People also get lost in the abundance of options and functions of new high-end gear, and they think they are expected to do something with it, the principle being “you paid for the whole camera, you use the whole camera”. Personally, I don’t care what options the camera has other than those I happen to need. I will learn where those are and how to best use them, and merrily ignore the rest. You can’t allow the gear to impose itself on you. Sure, it can do a zillion frames per second and shoot 4k video; fine. I don’t give a fuck. I’ll set it to single-shot drive and completely ignore the video functionality because I don’t shoot video. Is it a waste of camera? Not if it does what I need it to do.

There’s another thing: some people can’t stop talking about how certain old gear was just better, how it had that special look, those special colours and so on; whether it’s Leica or Zeiss glass, or Kodak CCD sensor. I usually can’t tell what they are talking about. If my equipment has “a look”, it usually means a bias from what I want it to do, and I tweak it until I get it to do what I want. If it refuses, I get rid of it. The only kind of look I want my cameras and lenses to have is completely the way I want it at the moment. When people start talking about some lens or camera having “character” or “soul”, it usually means it’s crap and it’s infested with gremlins, and I’m staying clear. Having character and soul is my job, and the camera’s job is to just do what I want it to do and be a completely transparent tool that will give me exactly what I want, not what it wants.

So, basically, it’s my opinion that it’s the bad equipment that’s making you less creative, because it does its own thing, and the good equipment is making you more creative, because it allows you to do exactly what you want. The assumption, of course, is that you know what you want.

 

Favourites

I’ve been thinking about which lens is my favourite, and I understood that I don’t have a single one. However, some of the lenses I currently own are my all-time favourites:

FE 90mm f/2.8 macro G
FE 16-35mm f/4 Zeiss
FE 100-400mm f/4.5-5.6 GM

Their common feature is that they render the image in a way that I recognise as just perfect. The colours, the sharpness, the general impression, the utility for the purpose I’m using them for – they are perfect in a sense that they just click with me.

There are such lenses that I used to own but I no longer do, because I’m out of that system, but the only one I’m actually missing is the ZD 14-54mm f/2.8-3.5, because it functions in a role that will hopefully now be filled by the FE 24-105mm f/4 G which is on the way. All my other favourites, for the most part, have a Sony equivalent that’s either currently in my kit, or might be soon enough.

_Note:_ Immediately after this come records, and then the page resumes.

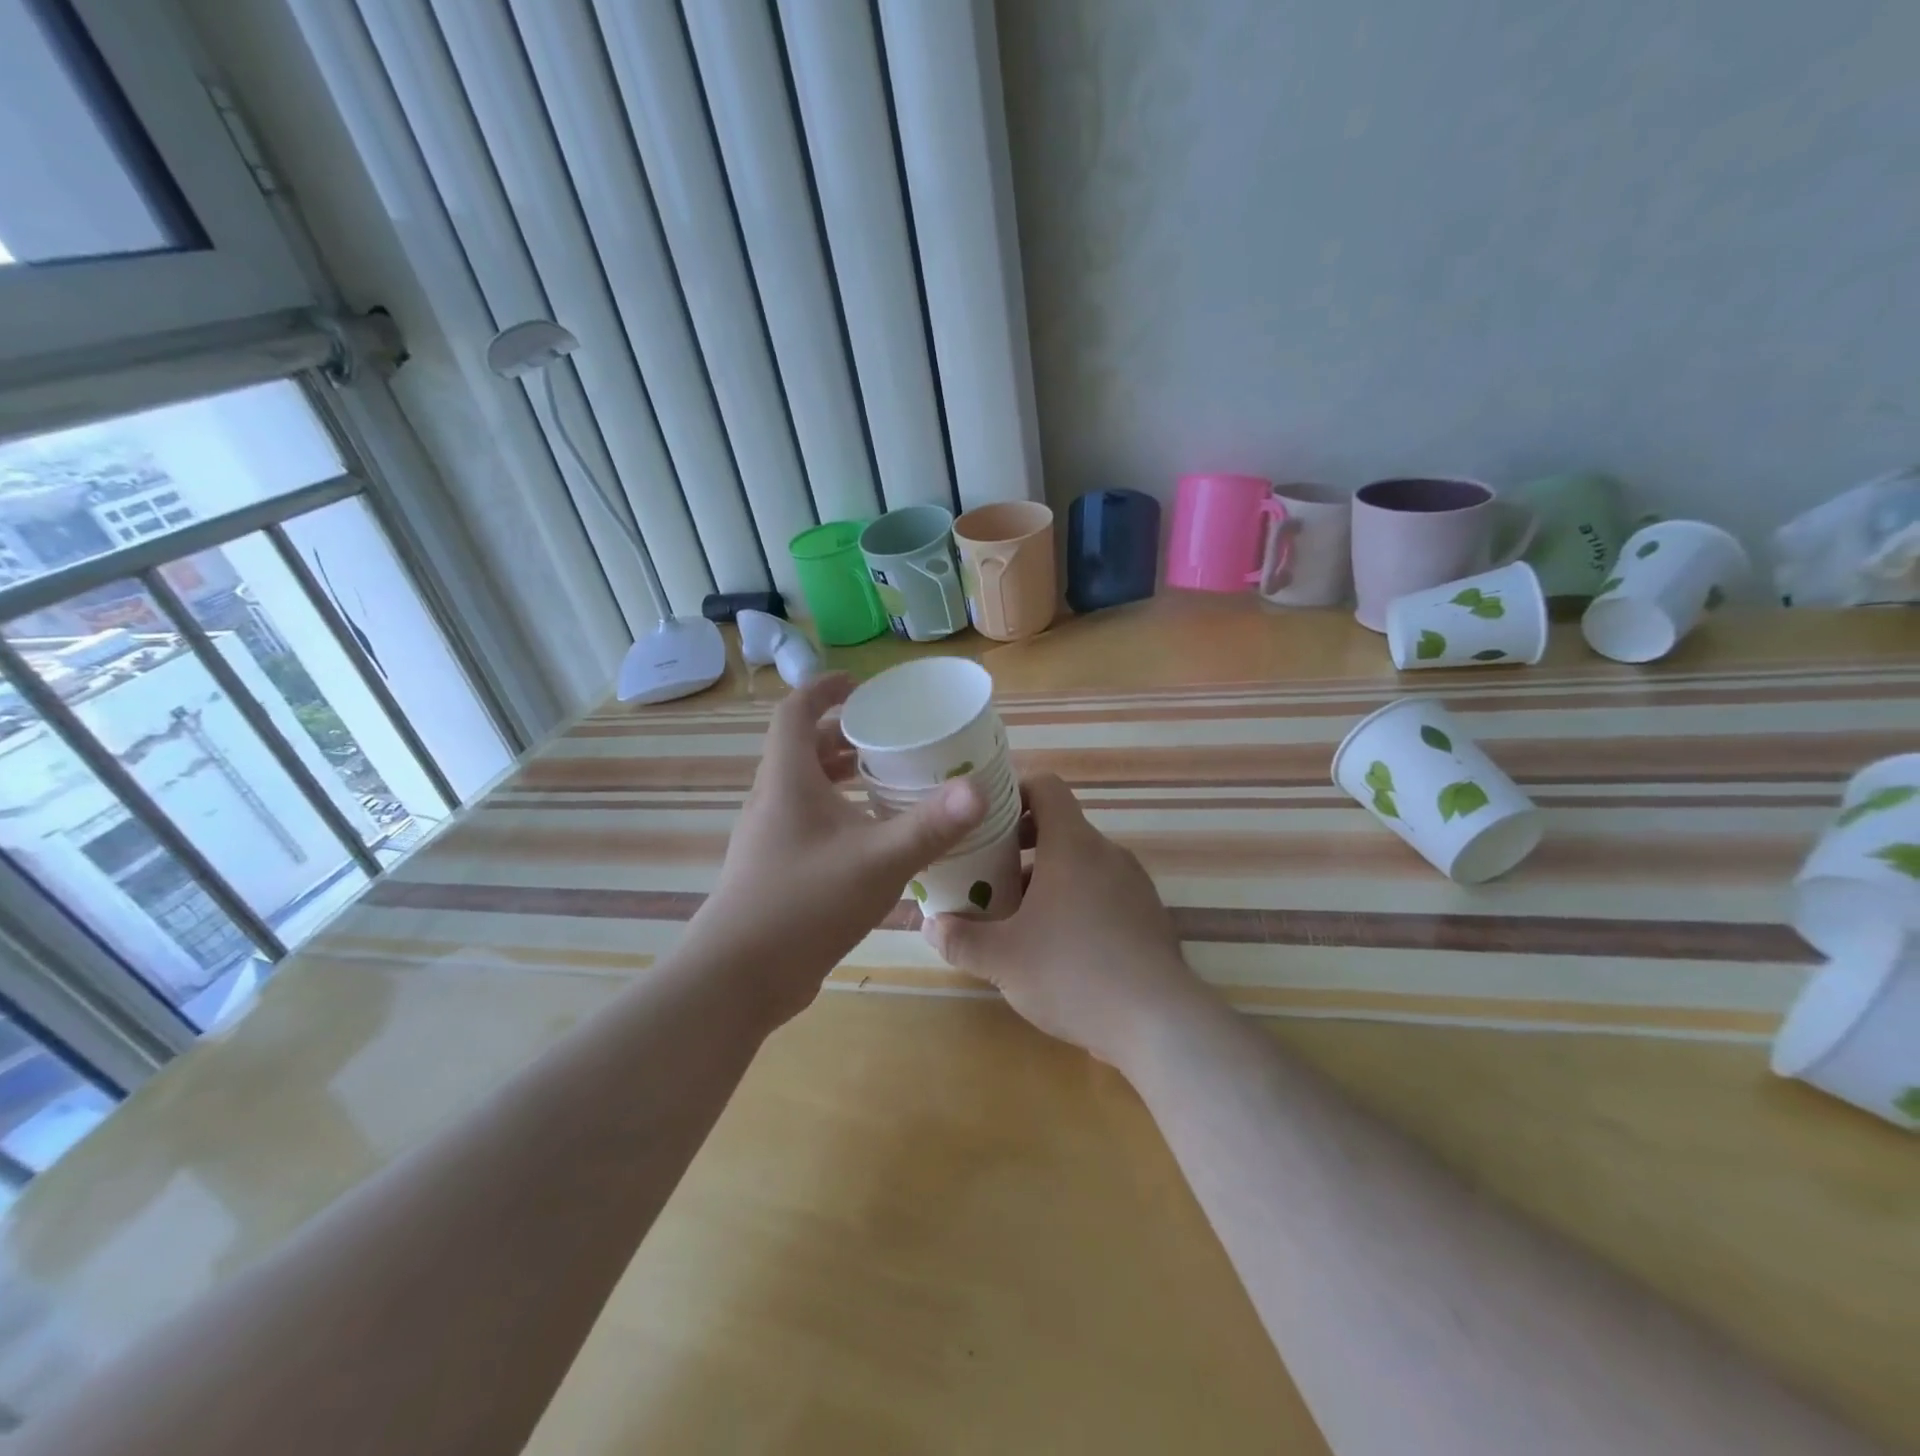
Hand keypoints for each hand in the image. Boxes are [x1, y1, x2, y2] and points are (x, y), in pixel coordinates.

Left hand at [689, 673, 985, 1026]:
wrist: (739, 978)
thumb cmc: (804, 904)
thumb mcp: (877, 861)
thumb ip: (930, 826)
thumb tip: (978, 789)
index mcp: (787, 780)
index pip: (795, 711)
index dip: (825, 690)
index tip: (862, 686)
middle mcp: (772, 800)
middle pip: (803, 749)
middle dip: (844, 736)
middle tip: (889, 738)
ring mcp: (770, 837)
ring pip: (805, 789)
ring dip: (841, 777)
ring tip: (886, 782)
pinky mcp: (775, 869)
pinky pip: (808, 823)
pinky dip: (838, 815)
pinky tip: (873, 841)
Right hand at [921, 773, 1208, 1067]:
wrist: (1159, 1023)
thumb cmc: (1073, 973)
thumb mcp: (1002, 960)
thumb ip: (960, 939)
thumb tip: (931, 925)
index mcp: (1073, 845)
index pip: (1046, 787)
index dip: (1013, 791)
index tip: (985, 818)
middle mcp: (1107, 853)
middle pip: (1060, 827)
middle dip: (1019, 846)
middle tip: (987, 874)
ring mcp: (1134, 884)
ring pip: (1081, 864)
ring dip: (1046, 878)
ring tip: (1016, 917)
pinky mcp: (1148, 916)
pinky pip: (1103, 892)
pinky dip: (1076, 902)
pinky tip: (1058, 946)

The fact that I have 3 of my all-time favourite lenses on 3 important functions in my kit is amazing, and I’m very happy with that. Also, the FE 15mm f/2.8 fisheye is very close to being counted as the fourth, if I look at its image quality alone. It has strong coma wide open which doesn’t look good when I take pictures of stars, but colours and sharpness are otherwise excellent.

There’s another thing I’ve been thinking about those favourites: the way they solved my photographic problems has a finality to it, in a sense that they are just right, and I can stop thinking about it. When I put either of those on my camera, I know the image is going to be technically as good as I need it to be, and the rest is up to me, and the luck I’m having with light and the motives that day. I like that feeling of finality that comes with having the perfect tool for the job, and that goes for the new A7RV camera as well – the fact that it can create pictures that look like large format E100G slides with the dynamic range of Portra, but with no grain or crud that comes with scanning film, and it can shoot multiple such frames per second, is something of a miracle in itself. Its resolution that is basically equivalent to the 4×5″ film scanned on a Heidelberg also makes a final statement of a sort – it is as much resolution and image quality as I will ever need. If I take a picture with that camera, and one of my favourite lenses, and I’m happy with the picture, that’s something that I won’t have to revisit with better equipment at a later date.